The IRF-assessed ORR per RECIST v1.1 was 29.8% (95% CI: 24.8, 35.0) in the atezolizumab + bevacizumab arm and 11.3% (95% CI: 6.9, 17.3) in the sorafenib arm. The median duration of response (DOR) by IRF-assessment per RECIST v1.1 in confirmed responders was 18.1 months (95% CI: 14.6, NE) in the atezolizumab + bevacizumab arm compared to 14.9 months (95% CI: 4.9, 17.0) in the sorafenib arm.

Kaplan-Meier curves for OS (updated analysis) and PFS (primary analysis) are presented in Figures 21 and 22, respectively.

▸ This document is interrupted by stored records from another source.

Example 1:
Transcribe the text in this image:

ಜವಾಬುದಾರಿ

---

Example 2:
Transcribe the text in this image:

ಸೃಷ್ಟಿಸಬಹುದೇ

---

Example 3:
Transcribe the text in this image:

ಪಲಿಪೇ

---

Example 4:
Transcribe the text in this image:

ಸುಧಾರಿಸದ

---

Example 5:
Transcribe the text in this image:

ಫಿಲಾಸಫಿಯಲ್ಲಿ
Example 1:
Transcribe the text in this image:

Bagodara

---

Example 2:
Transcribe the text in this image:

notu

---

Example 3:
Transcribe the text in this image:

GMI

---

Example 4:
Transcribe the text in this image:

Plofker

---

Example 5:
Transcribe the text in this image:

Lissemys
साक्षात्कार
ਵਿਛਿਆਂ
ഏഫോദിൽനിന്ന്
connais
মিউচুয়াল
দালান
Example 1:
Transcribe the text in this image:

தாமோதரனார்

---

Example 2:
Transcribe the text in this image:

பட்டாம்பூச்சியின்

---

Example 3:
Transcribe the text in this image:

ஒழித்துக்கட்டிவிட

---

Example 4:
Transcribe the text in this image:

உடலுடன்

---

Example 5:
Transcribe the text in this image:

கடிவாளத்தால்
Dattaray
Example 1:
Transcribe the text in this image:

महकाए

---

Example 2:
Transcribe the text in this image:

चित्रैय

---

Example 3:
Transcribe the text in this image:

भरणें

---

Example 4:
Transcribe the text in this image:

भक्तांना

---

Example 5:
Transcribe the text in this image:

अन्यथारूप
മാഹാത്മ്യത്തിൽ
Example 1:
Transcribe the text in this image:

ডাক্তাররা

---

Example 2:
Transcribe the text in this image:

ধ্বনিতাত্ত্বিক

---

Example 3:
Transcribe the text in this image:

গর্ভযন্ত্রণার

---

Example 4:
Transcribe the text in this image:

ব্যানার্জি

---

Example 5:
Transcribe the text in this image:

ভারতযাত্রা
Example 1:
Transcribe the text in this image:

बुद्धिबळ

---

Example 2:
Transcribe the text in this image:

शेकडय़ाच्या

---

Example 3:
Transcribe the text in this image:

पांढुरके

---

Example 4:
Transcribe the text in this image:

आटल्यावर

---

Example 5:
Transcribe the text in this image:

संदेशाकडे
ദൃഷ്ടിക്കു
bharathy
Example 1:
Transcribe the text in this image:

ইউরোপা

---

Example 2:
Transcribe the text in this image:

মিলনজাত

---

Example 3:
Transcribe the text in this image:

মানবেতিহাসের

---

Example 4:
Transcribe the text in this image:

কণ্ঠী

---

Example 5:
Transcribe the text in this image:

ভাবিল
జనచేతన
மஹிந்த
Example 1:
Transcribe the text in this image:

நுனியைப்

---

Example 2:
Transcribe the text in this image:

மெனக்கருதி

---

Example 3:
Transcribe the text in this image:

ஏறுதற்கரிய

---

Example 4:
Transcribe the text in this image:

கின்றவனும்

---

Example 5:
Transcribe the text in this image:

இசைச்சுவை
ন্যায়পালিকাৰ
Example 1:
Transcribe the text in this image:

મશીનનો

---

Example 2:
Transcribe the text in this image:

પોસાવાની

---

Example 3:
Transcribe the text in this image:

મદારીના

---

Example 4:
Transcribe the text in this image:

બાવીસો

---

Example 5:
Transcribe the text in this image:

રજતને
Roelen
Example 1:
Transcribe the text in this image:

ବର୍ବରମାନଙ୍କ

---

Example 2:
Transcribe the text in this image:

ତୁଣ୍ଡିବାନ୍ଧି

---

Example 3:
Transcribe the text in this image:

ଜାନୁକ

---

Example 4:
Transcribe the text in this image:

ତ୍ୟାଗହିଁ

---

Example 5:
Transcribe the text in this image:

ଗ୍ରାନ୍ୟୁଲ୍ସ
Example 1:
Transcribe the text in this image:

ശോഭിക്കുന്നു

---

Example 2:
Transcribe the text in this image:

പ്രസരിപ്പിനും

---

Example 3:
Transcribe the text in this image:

Table 21. Summary of efficacy (IMbrave150 primary analysis):

Figure 21. Kaplan-Meier curve for OS in the ITT population (IMbrave150 updated analysis):

Figure 22. Kaplan-Meier curve for IRF-PFS per RECIST v1.1 in the ITT population (IMbrave150 primary analysis):

Efficacy in elderly

No overall differences in efficacy were observed between patients ≥65 years of age and younger patients receiving atezolizumab monotherapy. In study IMpower150, age ≥65 was associated with a diminished effect of atezolizumab in patients receiving atezolizumab in combination with carboplatin and paclitaxel. In studies IMpower150, IMpower133 and IMpower110, data for patients ≥75 years of age are too limited to draw conclusions on this population.

Paediatric population

An early phase, multi-centre open-label study was conducted in paediatric (<18 years, n=69) and young adult patients (18-30 years, n=18) with relapsed or progressive solid tumours as well as with Hodgkin’s and non-Hodgkin’s lymphoma, to evaluate the safety and pharmacokinetics of atezolizumab. Patients were treated with 15 mg/kg bw atezolizumab intravenously every 3 weeks (see section 5.2).